At 13, Sophie Nelisse is already making big career decisions. She started training to be a gymnast at the age of 3 and has long had dreams to represent Canada in the 2016 Olympics in Rio de Janeiro.

"If you want to train at a national, international level, you have about [one] week of break per year," Nelisse tells host Arun Rath. "So I was training about six hours per day."

She put that part of her life aside when she was given another opportunity of a lifetime: to play the lead in the film The Book Thief.

"It was acting or gymnastics," she says. "It was a hard choice, but I chose acting."

She stars as Liesel — a young German girl taken in by a couple, played by Geoffrey Rush and Emily Watson, in Nazi Germany. Through the Holocaust and the war, as hatred and death loom around her, her passion for words helps her persevere.

Sophie Nelisse stars alongside Oscar-winning actor Geoffrey Rush. She says she didn't know who he was before the film.
Jules Heath / Twentieth Century Fox

Prior to landing the role, Nelisse had been in one film, and had couple of commercial and TV roles at home in Canada, but had no formal training.

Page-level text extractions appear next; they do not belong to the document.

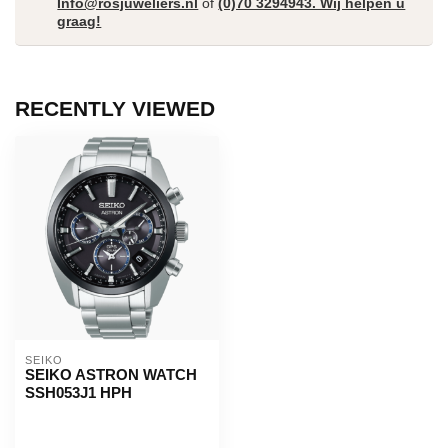
Info@rosjuweliers.nl
of
(0)70 3294943. Wij helpen u
graag!
RECENTLY VIEWED
SEIKO
SEIKO ASTRON WATCH
SSH053J1 HPH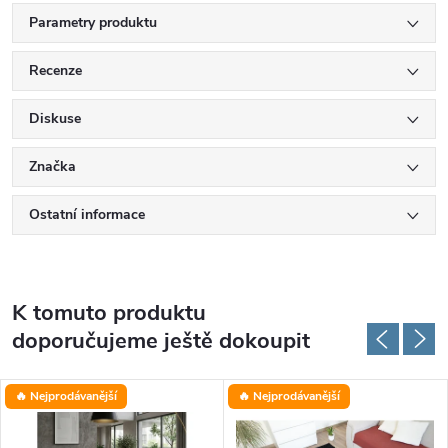
Parametry produktu
Recenze
Diskuse
Značka
Ostatní informace
K tomuto produktu
doporučujeme ještě dokoupit
🔥 Nejprodávanější
🔥 Nejprodávanější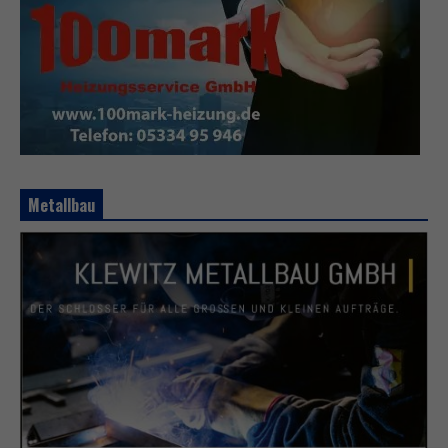
Metallbau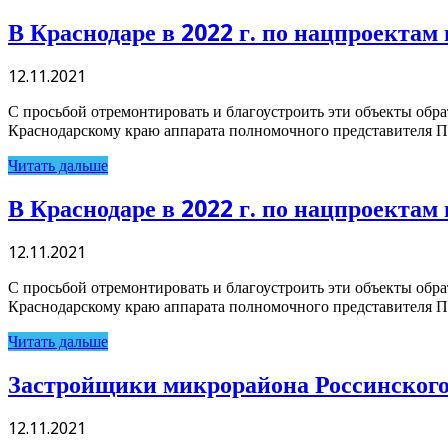
В Краснодаре в 2022 г. по нацпроектам
12.11.2021
С просьбой отремонтировать и благоустроить эти объекты обр
Краснодарскому краю аппарата полномочного представителя П
Читать дальше
В Краснодаре в 2022 г. по нацпроектам
12.11.2021
С просьбой отремонтировать и благоустроить эти объекты обр
Краснодарскому краю аппарата полномочного представителя П
Читать дальше
Застройщики микрорайона Россинского 
12.11.2021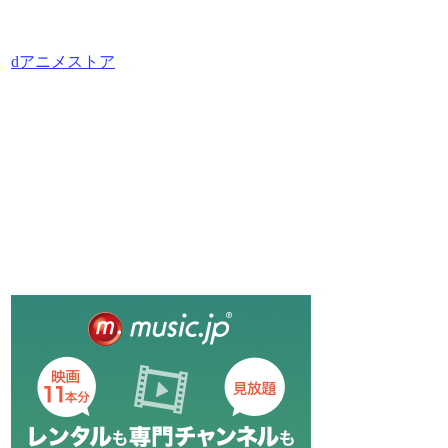
dアニメストア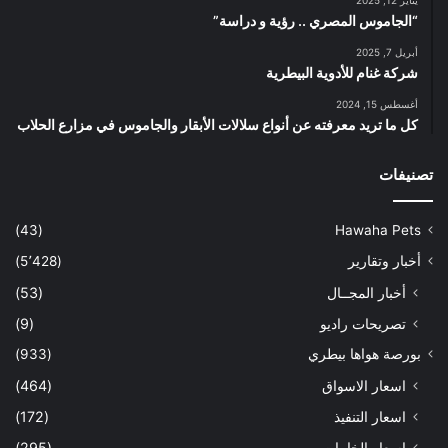
“الجاموس المصري .. رؤية و دراسة”
أبريل 7, 2025
شركة غنام للأدوية البيطرية
أغسطس 15, 2024
كل ما تريد معرفته عن أنواع سلالات الأبقار والجاموس في مزارع الحلاب
تصنيفات
(43)
Hawaha Pets
أخبار وتقارير
(5٬428)
أخبار المجــال
(53)
تصريحات راديو
(9)
بورصة هواها بيطري
(933)
اسعار الاسواق
(464)
اسعار التنفيذ
(172)
اسعار الخامات
(295)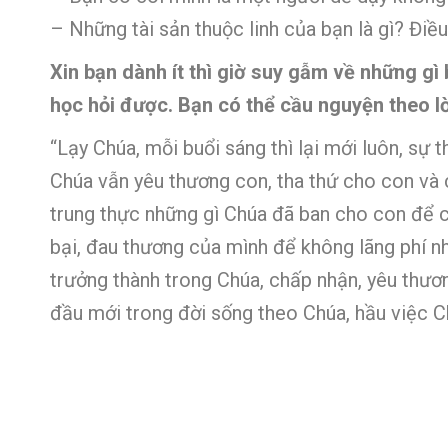
– Những tài sản thuộc linh của bạn là gì? Điều
Xin bạn dành ít thì giờ suy gẫm về những gì
học hỏi được. Bạn có thể cầu nguyện theo l
“Lạy Chúa, mỗi buổi sáng thì lại mới luôn, sự 
Chúa vẫn yêu thương con, tha thứ cho con và c
trung thực những gì Chúa đã ban cho con để c
bại, đau thương của mình để không lãng phí 
trưởng thành trong Chúa, chấp nhận, yêu thươn
đầu mới trong đời sống theo Chúa, hầu việc 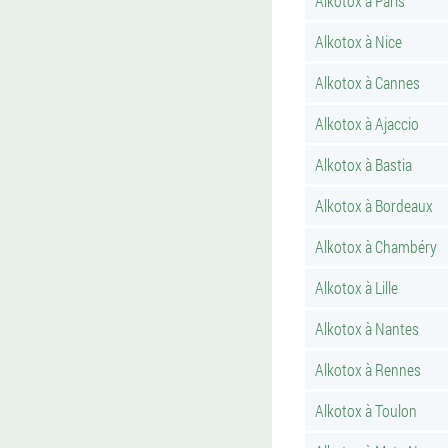
Alkotox à Paris
Alkotox à Nice
Alkotox à Cannes
Alkotox à Ajaccio
Alkotox à Bastia
Alkotox à Bordeaux
Alkotox à Chambéry
Alkotox à Lille
Alkotox à Nantes
Alkotox à Rennes
Alkotox à Toulon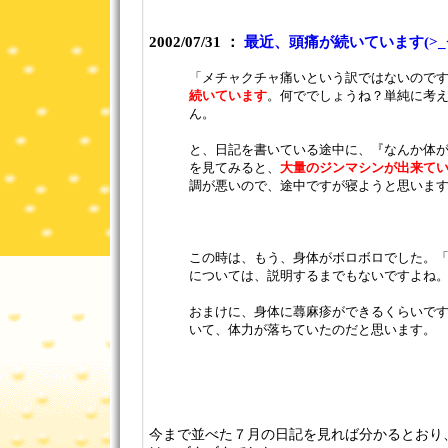
2002/07/31 ：
最近、頭痛が続いています(>_<
「メチャクチャ痛いという訳ではないので
続いています
。何ででしょうね？単純に考
ん。
と、日記を書いている途中に、『なんか体
を見てみると、
大量のジンマシンが出来て
調が悪いので、途中ですが寝ようと思います(
この時は、もう、身体がボロボロでした。
については、説明するまでもないですよね
おまけに、身体に蕁麻疹ができるくらいで
いて、体力が落ちていたのだと思います。
今まで並べた７月の日記を見れば分かるとおり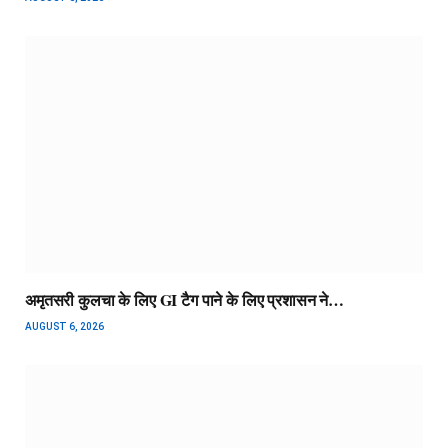
अमृतसरी कुलचा के लिए GI टैग पाने के लिए प्रशासन ने…
AUGUST 6, 2026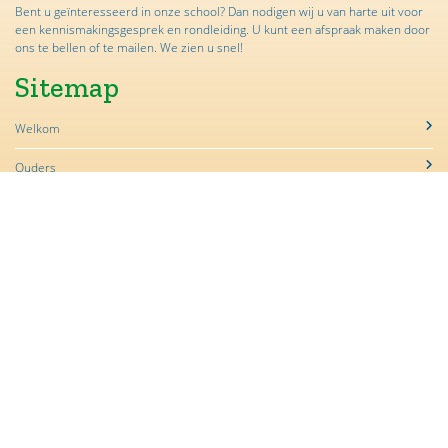
Bent u geïnteresseerd in onze school? Dan nodigen wij u van harte uit voor
een kennismakingsgesprek en rondleiding. U kunt een afspraak maken door
ons te bellen of te mailen. We zien u snel!
Sitemap
Welkom
Ouders
Nieuwsbrieven
Nieuwe leerlingen
Contact
Contact
OBS de Boogerd
Homoetsestraat 38b
4021 HH Maurik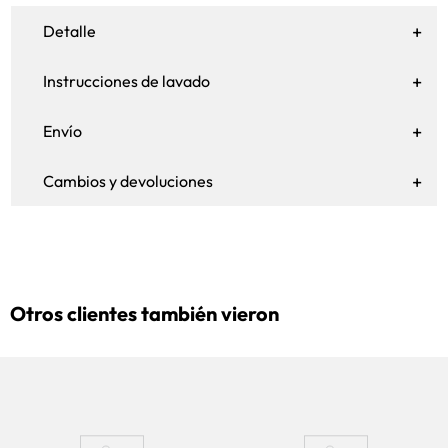
Detalle
Instrucciones de lavado
Envío
Cambios y devoluciones
Otros clientes también vieron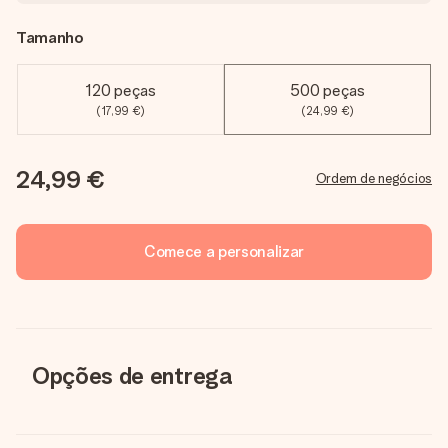
Tamanho
120 peças
500 peças
(17,99 €)
(24,99 €)
24,99 €
Ordem de negócios
Comece a personalizar
Opções de entrega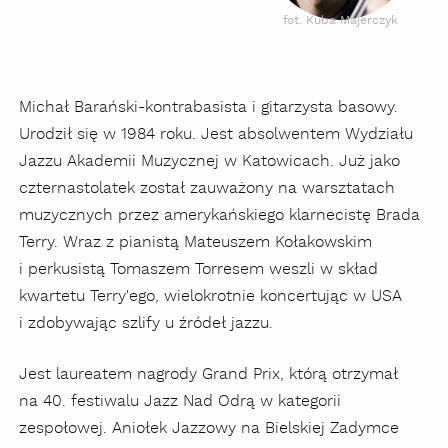
fot. Kuba Majerczyk
Michał Barański-kontrabasista i gitarzysta basowy.
Urodził się w 1984 roku. Jest absolwentem Wydziału
Jazzu Akademii Muzycznej w Katowicach. Już jako
czternastolatek został zauważony na warsztatach
muzycznych przez amerykańskiego klarnecistę Brada
Terry. Wraz z pianistą Mateuszem Kołakowskim
i perkusistą Tomaszem Torresem weszli w skład
kwartetu Terry'ego, wielokrotnie koncertując w USA
i zdobywając szlify u źródeł jazzu.
Jest laureatem nagrody Grand Prix, którą otrzymał
na 40. festiwalu Jazz Nad Odrą w kategorii
zespołowej. Aniołek Jazzowy na Bielskiej Zadymce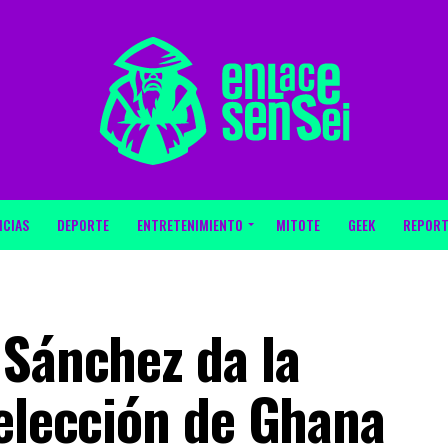
ICIAS
DEPORTE
ENTRETENIMIENTO
MITOTE
GEEK
REPORT
 Sánchez da la
Selección de Ghana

So, landing the role of Liesel was a shock.

"I was just really going for fun, thinking that I'm never going to get the part. When I got the part I screamed and jumped into my brother's arms, I was really happy."

Before getting the role, she didn't know that much about the Holocaust.

"We only start learning about that in school, I think, about next year. I'm in eighth grade."

She watched classic films about the period — from Schindler's List, to The Boy In The Striped Pajamas. She also had a dialect coach for the German accent she has in the film.

Like her character, Nelisse says she shares a love of reading. "I love to read because you kind of escape reality," she says. "When you read you can kind of think whatever you want, you can do whatever you want. You have a liberty that you don't necessarily have on Earth."

Nelisse says that her years of gymnastics training helped her when she was shooting the film. "If you're doing a beam routine and you're in the middle of your back flip ... if you lose concentration, you can fall and injure yourself. You have to know your body really well," she explains.

"So, I think when you're acting, I know where the camera is, I know what's happening around me."

Though the Olympics are no longer on the horizon for Nelisse, she says gymnastics still holds a special place in her heart.

"I follow my friends, sometimes I go see them training," she says. "I'm still really into it."